[Stored items]
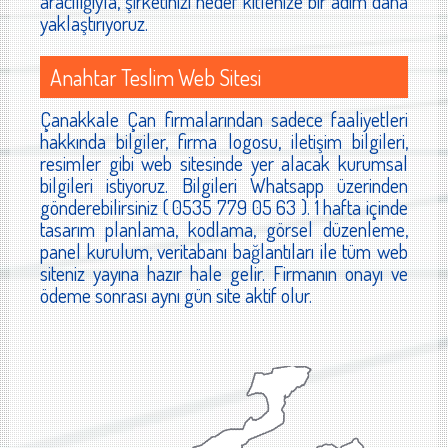
aracılığıyla, şirketinizi hedef kitlenize bir adım daha
yaklaştırıyoruz.
Anahtar Teslim Web Sitesi
Çanakkale Çan firmalarından sadece faaliyetleri
hakkında bilgiler, firma logosu, iletişim bilgileri,
resimler gibi web sitesinde yer alacak kurumsal
bilgileri istiyoruz. Bilgileri Whatsapp üzerinden
gönderebilirsiniz ( 0535 779 05 63 ). 1 hafta içinde
tasarım planlama, kodlama, görsel düzenleme,
panel kurulum, veritabanı bağlantıları ile tüm web
siteniz yayına hazır hale gelir. Firmanın onayı ve
ödeme sonrası aynı gün site aktif olur.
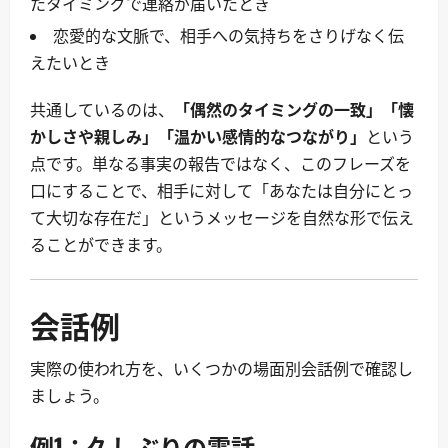
たタイミングで連絡が届いたとき
恋愛的な文脈で、相手への気持ちをさりげなく伝
えたいとき
共通しているのは、
「偶然のタイミングの一致」「懐
かしさや親しみ」「温かい感情的なつながり」
という
点です。単なる事実の報告ではなく、このフレーズを
口にすることで、相手に対して「あなたは自分にとっ
て大切な存在だ」というメッセージを自然な形で伝え
ることができます。
会話例
実際の使われ方を、いくつかの場面別会話例で確認し
ましょう。
例1：久しぶりの電話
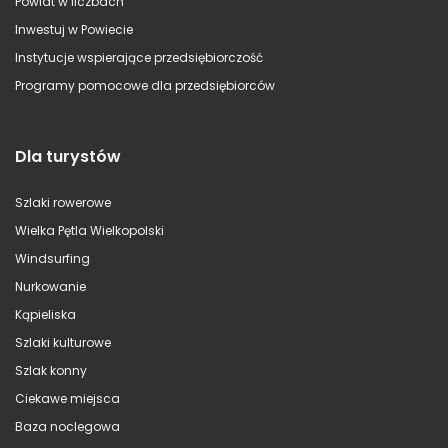
Powiat w liczbach
Inwestuj w Powiecie
Instytucje wspierające przedsiębiorczość
Programy pomocowe dla przedsiębiorców
Dla turystów
Szlaki rowerowe
Wielka Pętla Wielkopolski
Windsurfing
Nurkowanie
Kąpieliska
Szlaki kulturowe
Szlak konny
Ciekawe miejsca
Baza noclegowa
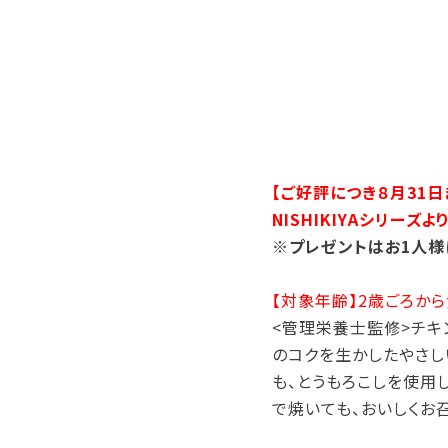
【ご好評につき８月31日
NISHIKIYAシリー
※プレゼントはお1人様
【対象年齢】2歳ごろから
<管理栄養士監修>チキ
のコクを生かしたやさし
も、とうもろこしを使用
で焼いても、おいしくお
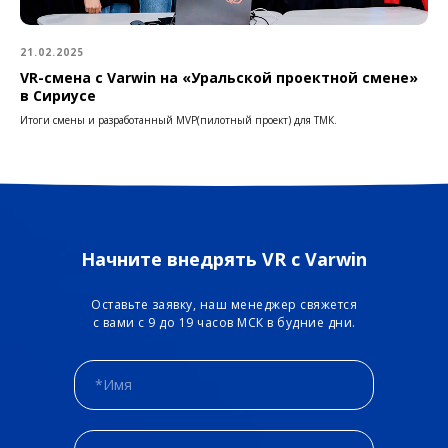
21.02.2025
VR-смена с Varwin на «Уральской проектной смене»
в Сириусе
Итоги смены и разработанный MVP(пилотный проект) для ТМК.
Начните внедрять VR с Varwin
Оставьте заявку, наш менеджер свяжется
с вами с 9 до 19 часов МСК в будние дни.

## Exercise instructions:
Can you rewrite the text lines from all the items above as one numbered list, with blank lines and the pictures left out?

## Finished exercise:
1. aracılığıyla, şirketinizi hedef kitlenize bir adım daha
2. yaklaştırıyoruz.
3. Anahtar Teslim Web Sitesi
4. Çanakkale Çan firmalarından sadece faaliyetleri
5. hakkında bilgiler, firma logosu, iletişim bilgileri,
6. resimler gibi web sitesinde yer alacak kurumsal
7. bilgileri istiyoruz. Bilgileri Whatsapp üzerinden
8. gönderebilirsiniz ( 0535 779 05 63 ). 1 hafta içinde
9. tasarım planlama, kodlama, görsel düzenleme,
10. panel kurulum, veritabanı bağlantıları ile tüm web
11. siteniz yayına hazır hale gelir. Firmanın onayı ve
12. ödeme sonrası aynı gün site aktif olur.
13. たタイミングで連絡が届いたとき
14. 恋愛的な文脈で、相手への気持ちをさりげなく伝
15. えたいとき
16. 共通しているのは、
17. 「偶然のタイミングの一致」「懐
18. かしさや親しみ」「温かい感情的なつながり」
19. という
20. 点です。単なる事実の報告ではなく、このフレーズを
21. 口にすることで、相手に対して「あなたは自分にとっ
22. て大切な存在だ」というメッセージを自然な形で伝え
23. ることができます。
24. 会話例
25. 実際の使われ方を、いくつかの場面別会話例で確認し
26. ましょう。
27. 例1：久しぶりの電話
28. Powiat w liczbach
29. Inwestuj w Powiecie
30. Instytucje wspierające przedsiębiorczość
31. Programy pomocowe dla przedsiębiorców
32. Dla turystów
33. Szlaki rowerowe
34. Wielka Pętla Wielkopolski
35. Windsurfing
36. Nurkowanie
37. Kąpieliska
38. Szlaki kulturowe
39. Szlak konny
40. Ciekawe miejsca
41. Baza noclegowa
42. 【ご好評につき８月31日
43. NISHIKIYAシリー
44. ※プレゼントはお1人様
45. 【対象年齢】2歳ごろから
46. <管理栄養士監修>チキ
47. のコクを生かしたやさし
48. も、とうもろこしを使用
49. で焼いても、おいしくお
50. 21.02.2025
51. VR-смена с Varwin на «Уральской проектной смене»
52. в Сириусе
53. Итоги смены и разработанный MVP(пилотный проект) для ТМК.
54. Начните внедрять VR с Varwin
55. Оставьте заявку, наш менеджер свяжется
56. с вами с 9 до 19 часов МСК в будние дни.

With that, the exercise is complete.